---- Texte

Pas de quoi rire à priori. Mais derrière l’aspect tragique de ce synopsis se cachait un humour noir dévastateur porté par des personnages à la loufoquerie particulièrement communicative. Qu’il s’agisse de Fuches, l’ « ami » de toujours ou de Hono-Hank, le chef du clan tchétchène, la plupart permettait à la série de se distinguer des traditionnelles épopées meurtrières généralement pourvues de règlements de compte sanglants et d’une histoire d’amour contrariée. De plus, Hader usait de malice en empruntant les codes des différents genres auxquels il se référait. Que chacune de ses tentatives d’appropriation soit couronnée de succès relevait déjà d’un savoir-faire hors-norme. Mais là où cet ancien du Saturday night live a su faire preuve de génie, c’est dans la manière qu’il a eu de mélanger allègrement tous ces éléments pour insuffler à « Barry » une tonalité unique. Car une course poursuite ou une scène burlesque qui font mouche, c’est déjà bien. Mais quoi de plus jouissif qu’une course poursuite pimentée de burlesque ? Alléchant sur le papier mais terriblement risqué car aussi bonnes soient ces intentions, l’équilibre à trouver entre les ingrédients utilisés n’est pas chose aisée et il aurait suffi d’un rien pour que le récit pâtisse de ces successifs excès de zèle. Or, il se trouve que l’ensemble était réalisé avec une telle minutie, un tel souci du détail, que jamais l’absurdité justement dosée des situations ne nuisait à la cohérence du récit. La série en profitait même par nous dresser un tableau du monde théâtral et télévisuel aussi plausible que corrosif. Bref, que ce soit d’un point de vue formel et esthétique ou qu’elle se veuille plus réflexive, « Barry » était dotée d’un nombre considérable d’atouts qui la rendait particulièrement addictive.

--------

[Consigne]
D'après le texte sur la série « Barry », de quelle émission Hader est-il un ancien ?

---- Données

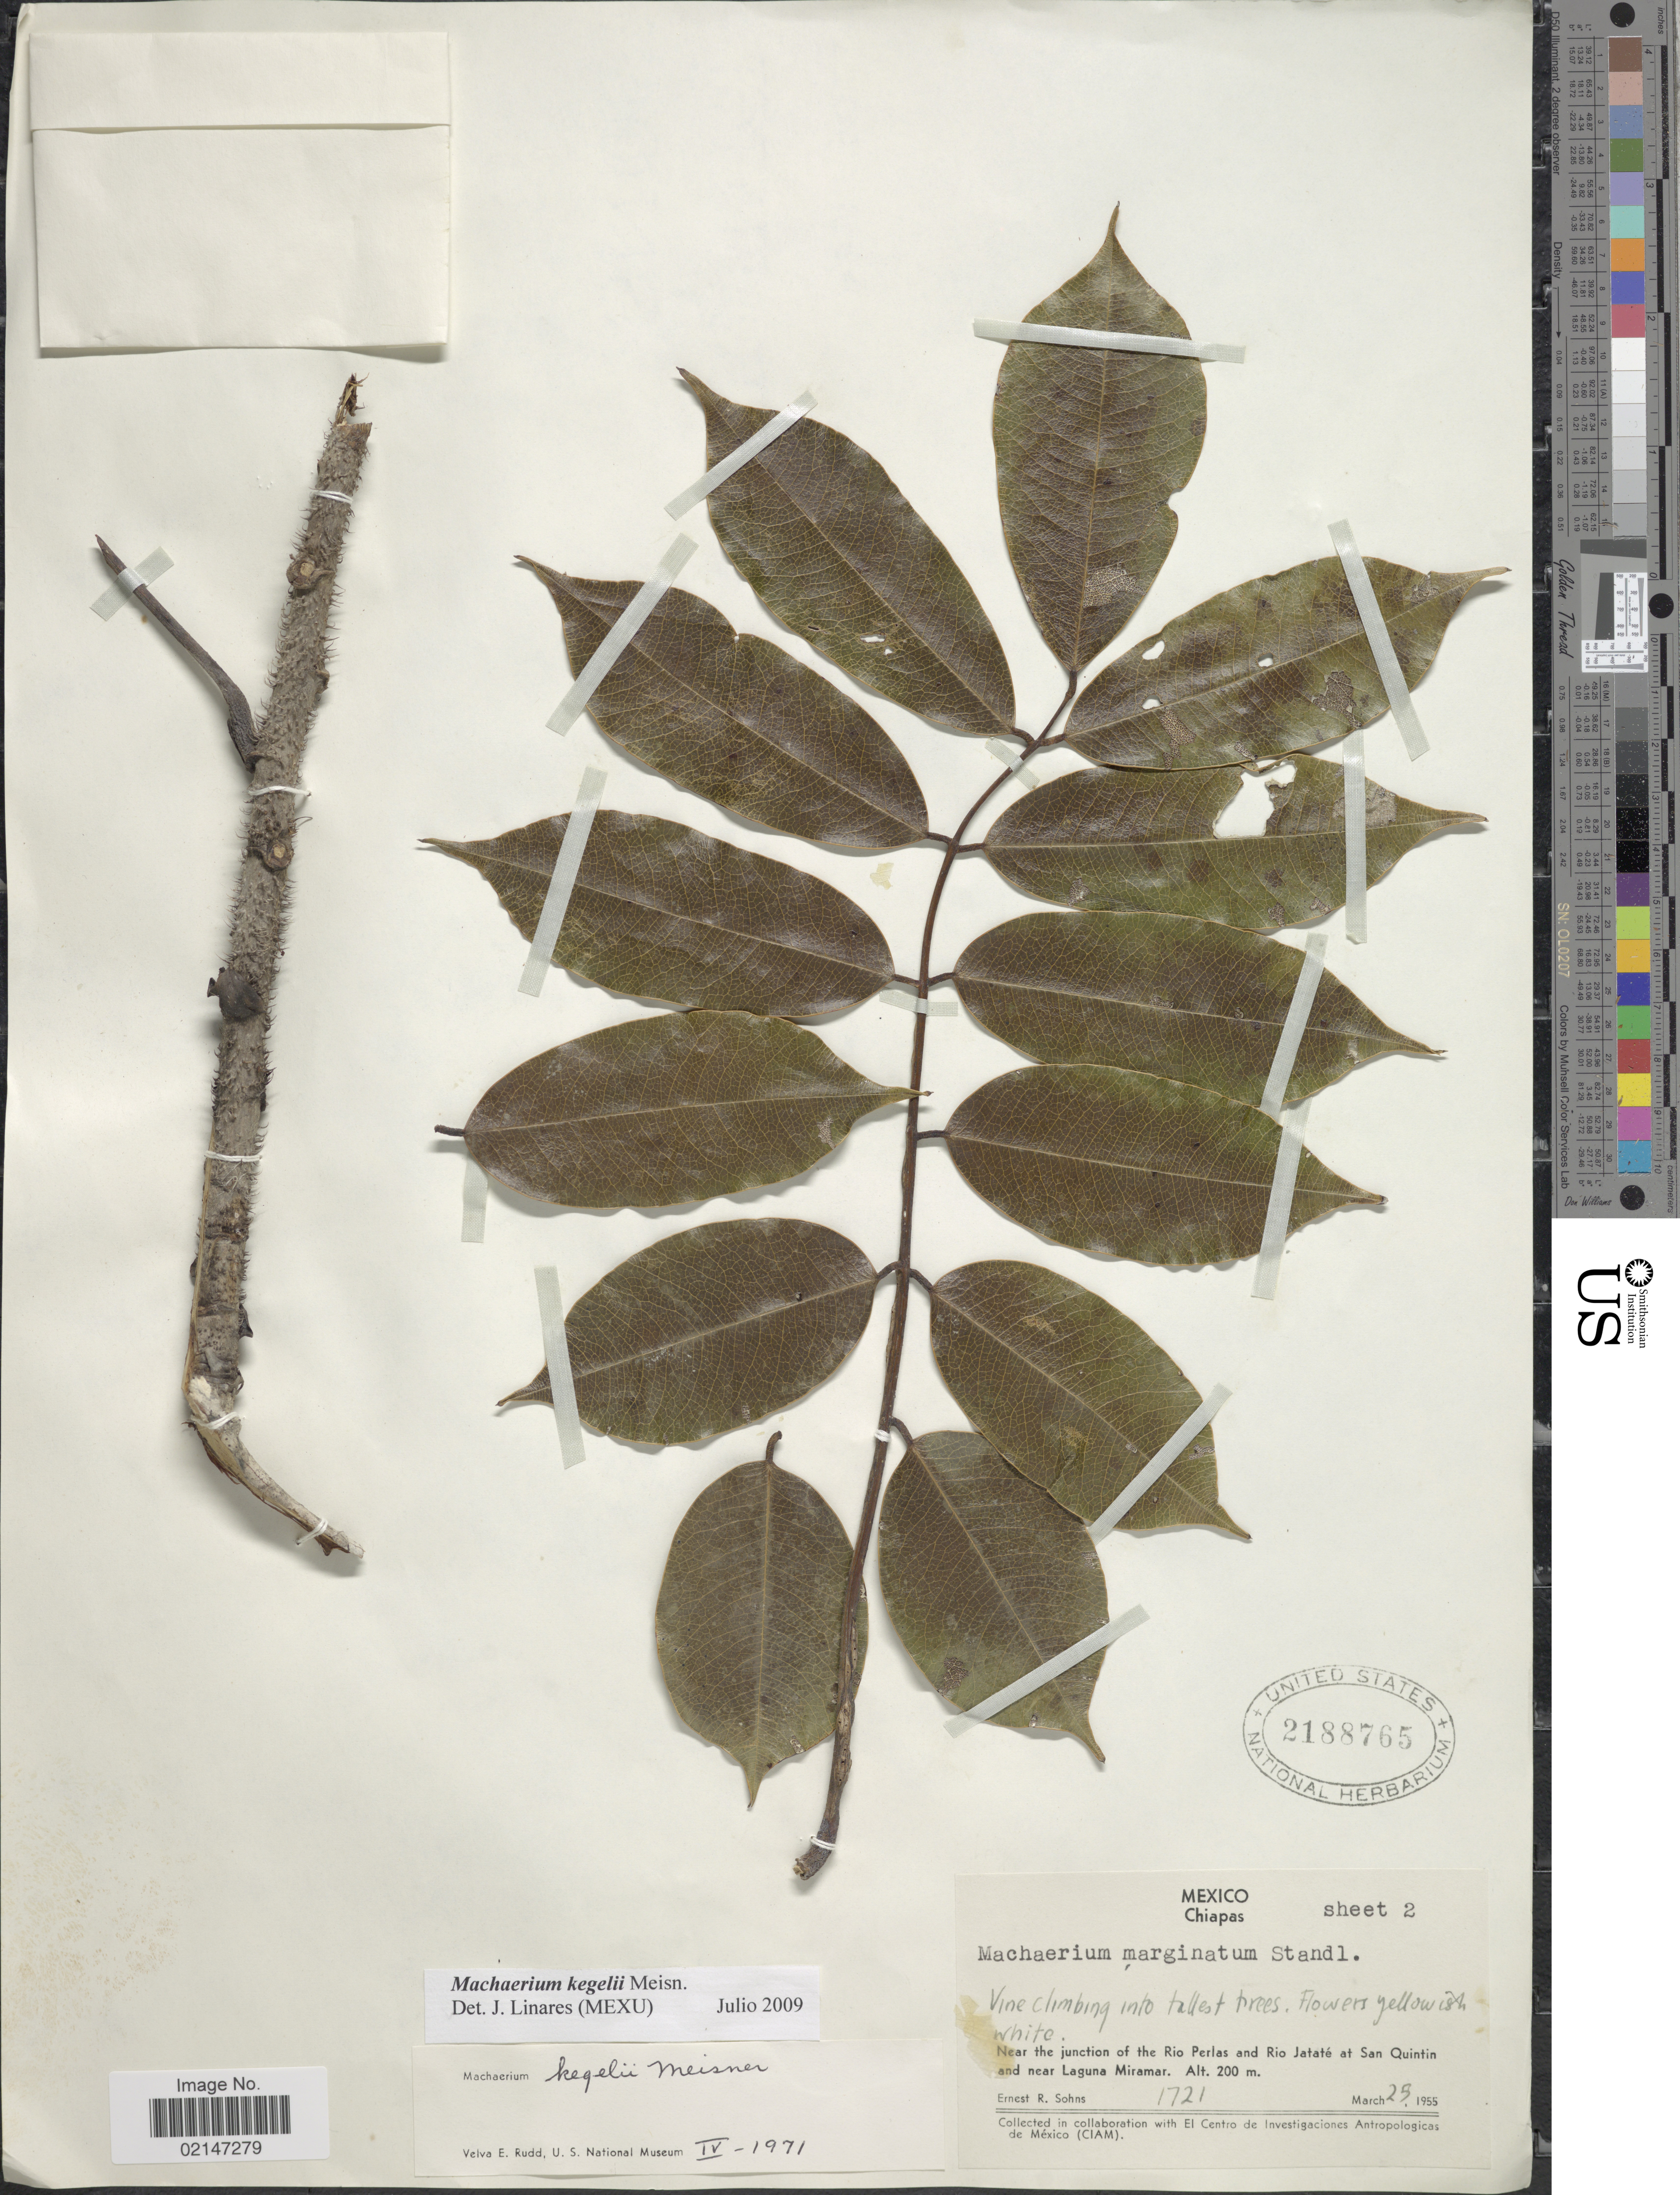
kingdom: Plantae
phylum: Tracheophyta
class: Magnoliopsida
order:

--------

[Réponse attendue]
Du Saturday night live.